Thawerapsaw, Gadda ge, Baie dankie, Ntyox teru’, Seé, Iyayraykere….

I reckon Joanne would have liked to say thank you to a few people.

Men such as the raiders of the United States SEAL team who found and killed Osama bin Laden. People such as the occupants of the CIA ‘safe house’ in that sleepy Pakistani town which was home to the Pakistani equivalent of West Point, or Sandhurst; the guys who actually helped determine whether the shadowy occupant of that well-protected building was the ‘most-wanted’ man in the whole world. Joanne would have liked to shake the hand of the head of the CIA Leon Panetta, and the secretive but steely people who work for that sometimes harshly-judged group, who organised the enhanced search teams upon a directive from  his boss, President Obama. Joanne would have spoken kindly to the people who built and flew the helicopters which helped keep the secret of the attack until the last moment.

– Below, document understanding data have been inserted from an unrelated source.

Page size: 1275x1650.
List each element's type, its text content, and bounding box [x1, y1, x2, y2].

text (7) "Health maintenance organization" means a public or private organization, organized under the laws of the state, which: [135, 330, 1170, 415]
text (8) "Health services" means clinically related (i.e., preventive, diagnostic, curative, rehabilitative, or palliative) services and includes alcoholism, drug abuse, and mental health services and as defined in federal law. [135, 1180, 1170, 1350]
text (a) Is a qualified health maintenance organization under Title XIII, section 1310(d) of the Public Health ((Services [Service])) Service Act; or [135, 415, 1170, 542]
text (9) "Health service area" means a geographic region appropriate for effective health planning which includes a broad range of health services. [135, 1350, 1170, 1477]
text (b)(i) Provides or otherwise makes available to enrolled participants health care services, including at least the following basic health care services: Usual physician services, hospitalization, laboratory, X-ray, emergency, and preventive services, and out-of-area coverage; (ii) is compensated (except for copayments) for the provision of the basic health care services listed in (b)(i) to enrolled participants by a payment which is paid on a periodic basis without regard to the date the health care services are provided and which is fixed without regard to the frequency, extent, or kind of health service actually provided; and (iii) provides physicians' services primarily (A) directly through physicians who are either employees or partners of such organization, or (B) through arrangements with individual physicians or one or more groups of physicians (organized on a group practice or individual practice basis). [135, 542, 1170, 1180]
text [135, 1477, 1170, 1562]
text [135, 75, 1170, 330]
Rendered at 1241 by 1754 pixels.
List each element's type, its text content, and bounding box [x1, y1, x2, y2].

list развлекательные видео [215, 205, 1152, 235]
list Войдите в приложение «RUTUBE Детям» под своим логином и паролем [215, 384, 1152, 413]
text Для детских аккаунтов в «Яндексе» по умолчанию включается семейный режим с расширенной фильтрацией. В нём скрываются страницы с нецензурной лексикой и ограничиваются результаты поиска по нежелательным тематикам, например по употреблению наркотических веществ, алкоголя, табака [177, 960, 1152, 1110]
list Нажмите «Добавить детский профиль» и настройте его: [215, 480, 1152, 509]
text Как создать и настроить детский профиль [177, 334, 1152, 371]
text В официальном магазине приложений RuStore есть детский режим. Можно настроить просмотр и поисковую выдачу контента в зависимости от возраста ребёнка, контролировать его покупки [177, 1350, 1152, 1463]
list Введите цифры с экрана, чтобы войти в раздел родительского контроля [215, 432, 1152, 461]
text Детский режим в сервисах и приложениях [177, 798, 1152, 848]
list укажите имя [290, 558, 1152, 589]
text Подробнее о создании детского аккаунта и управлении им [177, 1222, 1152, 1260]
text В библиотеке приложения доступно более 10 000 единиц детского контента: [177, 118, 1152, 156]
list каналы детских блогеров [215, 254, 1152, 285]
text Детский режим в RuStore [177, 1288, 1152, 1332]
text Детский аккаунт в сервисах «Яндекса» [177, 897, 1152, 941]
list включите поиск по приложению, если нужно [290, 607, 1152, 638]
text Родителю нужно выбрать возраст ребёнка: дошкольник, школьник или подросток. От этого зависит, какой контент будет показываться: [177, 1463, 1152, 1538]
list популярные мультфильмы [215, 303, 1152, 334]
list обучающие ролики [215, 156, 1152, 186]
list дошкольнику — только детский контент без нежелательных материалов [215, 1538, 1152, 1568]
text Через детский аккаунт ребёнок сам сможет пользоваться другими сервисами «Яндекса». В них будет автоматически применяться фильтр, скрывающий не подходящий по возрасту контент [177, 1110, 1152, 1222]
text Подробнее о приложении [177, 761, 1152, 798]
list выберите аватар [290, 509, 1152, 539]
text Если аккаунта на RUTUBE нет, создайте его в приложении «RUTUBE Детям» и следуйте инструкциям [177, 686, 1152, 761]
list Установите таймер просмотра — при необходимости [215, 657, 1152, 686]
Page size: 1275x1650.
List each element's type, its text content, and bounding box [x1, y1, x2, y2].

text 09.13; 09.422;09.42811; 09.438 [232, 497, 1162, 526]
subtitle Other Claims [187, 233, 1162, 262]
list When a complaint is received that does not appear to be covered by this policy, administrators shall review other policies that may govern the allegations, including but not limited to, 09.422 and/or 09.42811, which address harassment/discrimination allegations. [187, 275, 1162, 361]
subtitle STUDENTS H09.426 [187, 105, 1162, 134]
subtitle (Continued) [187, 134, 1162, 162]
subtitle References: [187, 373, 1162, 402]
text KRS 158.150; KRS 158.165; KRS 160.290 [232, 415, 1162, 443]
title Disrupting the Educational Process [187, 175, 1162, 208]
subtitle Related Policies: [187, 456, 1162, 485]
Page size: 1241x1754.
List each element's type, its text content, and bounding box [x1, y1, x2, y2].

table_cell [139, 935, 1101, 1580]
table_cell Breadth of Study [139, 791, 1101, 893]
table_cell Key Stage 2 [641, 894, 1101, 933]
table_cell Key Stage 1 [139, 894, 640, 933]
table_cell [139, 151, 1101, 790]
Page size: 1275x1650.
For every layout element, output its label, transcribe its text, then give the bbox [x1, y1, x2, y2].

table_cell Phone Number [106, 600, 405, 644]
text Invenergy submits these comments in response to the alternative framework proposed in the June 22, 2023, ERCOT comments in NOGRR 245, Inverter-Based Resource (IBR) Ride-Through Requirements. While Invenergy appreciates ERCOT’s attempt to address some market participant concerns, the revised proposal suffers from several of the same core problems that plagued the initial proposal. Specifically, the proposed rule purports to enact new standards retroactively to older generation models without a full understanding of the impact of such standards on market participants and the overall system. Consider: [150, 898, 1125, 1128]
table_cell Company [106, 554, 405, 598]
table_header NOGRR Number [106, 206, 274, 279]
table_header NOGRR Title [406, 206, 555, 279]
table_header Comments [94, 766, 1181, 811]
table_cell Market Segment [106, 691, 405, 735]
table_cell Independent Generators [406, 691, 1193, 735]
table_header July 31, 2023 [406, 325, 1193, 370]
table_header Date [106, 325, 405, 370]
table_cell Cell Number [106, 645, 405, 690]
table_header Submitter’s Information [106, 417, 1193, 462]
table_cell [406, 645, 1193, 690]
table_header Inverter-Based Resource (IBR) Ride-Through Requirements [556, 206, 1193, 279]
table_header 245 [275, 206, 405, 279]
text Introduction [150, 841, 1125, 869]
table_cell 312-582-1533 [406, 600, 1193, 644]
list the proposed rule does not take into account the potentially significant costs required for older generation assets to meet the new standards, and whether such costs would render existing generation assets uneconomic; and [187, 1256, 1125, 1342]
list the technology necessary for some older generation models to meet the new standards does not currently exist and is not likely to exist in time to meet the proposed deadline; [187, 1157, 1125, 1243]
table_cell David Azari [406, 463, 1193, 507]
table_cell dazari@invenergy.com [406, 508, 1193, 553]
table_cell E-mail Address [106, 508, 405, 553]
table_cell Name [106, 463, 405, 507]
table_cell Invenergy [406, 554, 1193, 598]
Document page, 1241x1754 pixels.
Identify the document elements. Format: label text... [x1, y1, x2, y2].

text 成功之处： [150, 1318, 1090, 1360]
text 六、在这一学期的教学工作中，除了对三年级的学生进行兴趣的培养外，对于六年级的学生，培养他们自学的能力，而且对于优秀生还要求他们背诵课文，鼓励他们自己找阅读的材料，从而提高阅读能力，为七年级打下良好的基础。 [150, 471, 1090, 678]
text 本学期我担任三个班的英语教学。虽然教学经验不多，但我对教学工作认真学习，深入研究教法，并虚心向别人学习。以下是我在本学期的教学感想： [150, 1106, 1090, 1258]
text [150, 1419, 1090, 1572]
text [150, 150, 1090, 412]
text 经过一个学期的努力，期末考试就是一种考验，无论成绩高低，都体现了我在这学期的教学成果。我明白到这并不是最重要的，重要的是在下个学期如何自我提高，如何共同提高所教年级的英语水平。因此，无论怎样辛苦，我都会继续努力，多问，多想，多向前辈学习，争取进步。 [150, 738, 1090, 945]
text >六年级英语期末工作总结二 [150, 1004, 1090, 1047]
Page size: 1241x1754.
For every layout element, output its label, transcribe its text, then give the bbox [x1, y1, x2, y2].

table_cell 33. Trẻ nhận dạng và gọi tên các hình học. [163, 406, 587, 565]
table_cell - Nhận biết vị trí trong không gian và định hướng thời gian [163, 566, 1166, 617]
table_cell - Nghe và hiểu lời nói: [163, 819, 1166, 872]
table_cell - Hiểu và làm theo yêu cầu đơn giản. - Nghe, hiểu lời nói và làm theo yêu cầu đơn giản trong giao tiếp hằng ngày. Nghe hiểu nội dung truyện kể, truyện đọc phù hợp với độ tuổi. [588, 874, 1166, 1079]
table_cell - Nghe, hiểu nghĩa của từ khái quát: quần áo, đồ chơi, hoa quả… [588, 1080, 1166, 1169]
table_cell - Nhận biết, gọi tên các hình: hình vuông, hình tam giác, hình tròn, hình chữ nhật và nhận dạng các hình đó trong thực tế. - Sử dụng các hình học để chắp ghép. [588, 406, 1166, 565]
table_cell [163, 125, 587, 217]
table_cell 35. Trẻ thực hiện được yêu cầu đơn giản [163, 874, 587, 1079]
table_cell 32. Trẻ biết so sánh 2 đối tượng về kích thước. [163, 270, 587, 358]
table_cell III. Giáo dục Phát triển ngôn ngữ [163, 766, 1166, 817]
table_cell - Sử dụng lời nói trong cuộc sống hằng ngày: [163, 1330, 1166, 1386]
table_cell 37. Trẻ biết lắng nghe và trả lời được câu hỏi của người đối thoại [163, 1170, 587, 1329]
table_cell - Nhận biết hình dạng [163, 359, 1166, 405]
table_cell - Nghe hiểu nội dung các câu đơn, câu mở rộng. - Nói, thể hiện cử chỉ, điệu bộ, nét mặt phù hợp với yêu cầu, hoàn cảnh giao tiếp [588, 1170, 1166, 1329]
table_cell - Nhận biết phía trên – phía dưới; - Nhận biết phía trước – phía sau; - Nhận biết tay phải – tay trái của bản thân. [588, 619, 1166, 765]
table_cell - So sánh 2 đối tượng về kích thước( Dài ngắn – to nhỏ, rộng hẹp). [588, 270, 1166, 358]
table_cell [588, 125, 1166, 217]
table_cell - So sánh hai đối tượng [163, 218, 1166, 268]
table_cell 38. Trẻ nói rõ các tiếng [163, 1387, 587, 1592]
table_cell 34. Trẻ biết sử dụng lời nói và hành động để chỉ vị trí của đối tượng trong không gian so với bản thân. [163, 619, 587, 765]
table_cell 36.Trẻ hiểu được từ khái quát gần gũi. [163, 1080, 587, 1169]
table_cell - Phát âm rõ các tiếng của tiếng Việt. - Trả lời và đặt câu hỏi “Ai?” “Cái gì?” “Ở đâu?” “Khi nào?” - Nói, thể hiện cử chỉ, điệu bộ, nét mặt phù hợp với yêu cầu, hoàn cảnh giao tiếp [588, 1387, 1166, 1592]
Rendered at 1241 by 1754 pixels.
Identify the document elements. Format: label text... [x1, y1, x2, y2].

She might have liked to congratulate the President herself, but would have liked to have also congratulated his predecessor President Bush, because he commenced the tiny, very personal war which ended in the death of bin Laden.

I keep saying ‘would have’, or ‘might’; when writing of Joanne’s thoughts or actions in these days when at least one of America’s enemies has been given the last rites of his religion before being given a burial at sea: but all I can do but surmise. You see, I really don’t know how Joanne would have reacted to the news, but I like to think I have guessed right, because even truly gentle people have a right to get annoyed some time!

Meanwhile, back in the ‘Real’ world…

Been driving recently? Been out for a long walk through  scenic hills or moorlands? Done any running to get a little fitter? Ever  wondered how the Channel Tunnel boys managed to meet in the middle less than  six inches off track? Read of an amazing rescue by helicopter miles out to sea,  with absolutely no land reference points to guide the pilot and navigator? Oil  spill tracking, to animal migration habits, it is all done at the click of a  mouse and the touch of a button; the mouse and buttons being of course  connected to a G.P.S. (Global Positioning Satellite) receiver. You can track  your exact location, within ten yards of course, at any place upon this Planet  Earth, and the greatest thing about the American G.P.S. system is that once you  have purchased your Tom-Tom, or Garmin or whichever of the dozens of systems  available, there are no charges whatsoever! Amazing that! absolutely free to  use. Fair enough, if you want more maps, or updated speed-camera lists, or  whatever else, you may have to pay extra, but you still do not pay one penny  towards the G.P.S. system itself. Free, like America is; free as the air we  breathe!

So you might be asking yourself why you, as a British taxpayer,  are paying into a huge money pot to launch thirty, that is twenty-seven plus  three spare satellites, to serve as an alternative G.P.S. system? Because you, along  with the other 350 million residents of the nations who make up the European  Union, are doing exactly that. You, or rather the European Space Agency, on  your behalf, are spending mind-boggling sums of money shovelling test-vehicles  into orbit, and preparing to spend even more mind-bending sums of your cash on  the launch rocketry, receiving stations and operating personnel; all so that  Europe can say “We have one as well!” The boast of the Europeans, by the way,  is that they will be making a profit; on an estimated total cost of £21 billion.

I bet you feel really proud right about now, don’t you?